ここらへんからはアクションシーンの連続となります。敵はブラジャー丸出しで日本刀を振り回すゾンビ美女、豚のお面をつけた肉屋風のデブゾンビ(漫画「鬼畜島」のカオルくんか??もちろん元ネタは「悪魔のいけにえ」なんだろうけど)などなど。そして如月ちゃんと探偵はゾンビの犠牲になってしまうのでありました。しかも、探偵は手榴弾で巻き添え自爆で大破。そこまでの義理がアイドルにあるのだろうか??

ここからの展開もすごい。
ミクはアリシアをようやく見つけ、なんと直接注射器をぶっ刺して血液を抜いて、そのまま自分にその血液を注入するのであります。よくミスらずにすぐ血管に注射器させたねとか、アリシアはいきなりの暴挙に出たこの女になんで怒らないんだとか、血清ってこういうもんだっけとか、いろいろなことを考えれば考えるほど自分がアホになっていく気がします。
しかもアリシア、裸。

ちなみに探偵は死んだまま出番終了ですが、如月は治療薬を投与してゾンビから人間に戻ったという過去を持っているため、その副作用で不死身となっていることがなんとなくわかります。ですが、ここらへんの話は一切触れられません。説明もなし。おそらくミクも不死身になっているはずなのですが、このあたり、続編を作るつもりで考えた設定だったのかな。何も考えてないだけかな。

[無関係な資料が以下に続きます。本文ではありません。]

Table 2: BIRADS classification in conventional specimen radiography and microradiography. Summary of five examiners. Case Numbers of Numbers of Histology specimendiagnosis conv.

アリシア、如月とともに都庁を脱出するミク。その目の前には、ゾンビハンターとなったアイドル仲間が登場! 変わらぬ友情に瞳がうるんだところで、唐突にこの映画は終わります。

と、この映画の軸は「私たちはズッ友だからネ!」というアイドルの友情にあったことに驚くわけです。探偵との淡いラブロマンスとか、本格アクションとかではない。冒頭のライブシーンと、バニーガール姿で謝罪シーンくらいしか登場しなかった仲間との友情で映画をしめくくられても困っちゃう。

しかもアイドル仲間役の2人、なぜかひとりが柔道着、もうひとりはランボーのコスプレをさせられているので本当にかわいそう。アイドルっぽくてセクシーな戦闘着なんてもっといろいろあるでしょ…このご時世、10代の女の子がランボーの格好をさせられるというギャグ。ギャグなのか?いや、「戦う人」の記号として考えても古すぎる。

という感じで、ツッコミどころ満載なので、気になる人はぜひ見てみたらいいと思います。
ちなみにミクのファンがヲタ芸でゾンビに対抗しようとするも、あっけなく食べられるというギャグシーンもありましたが、そこは本当に面白くなかったです。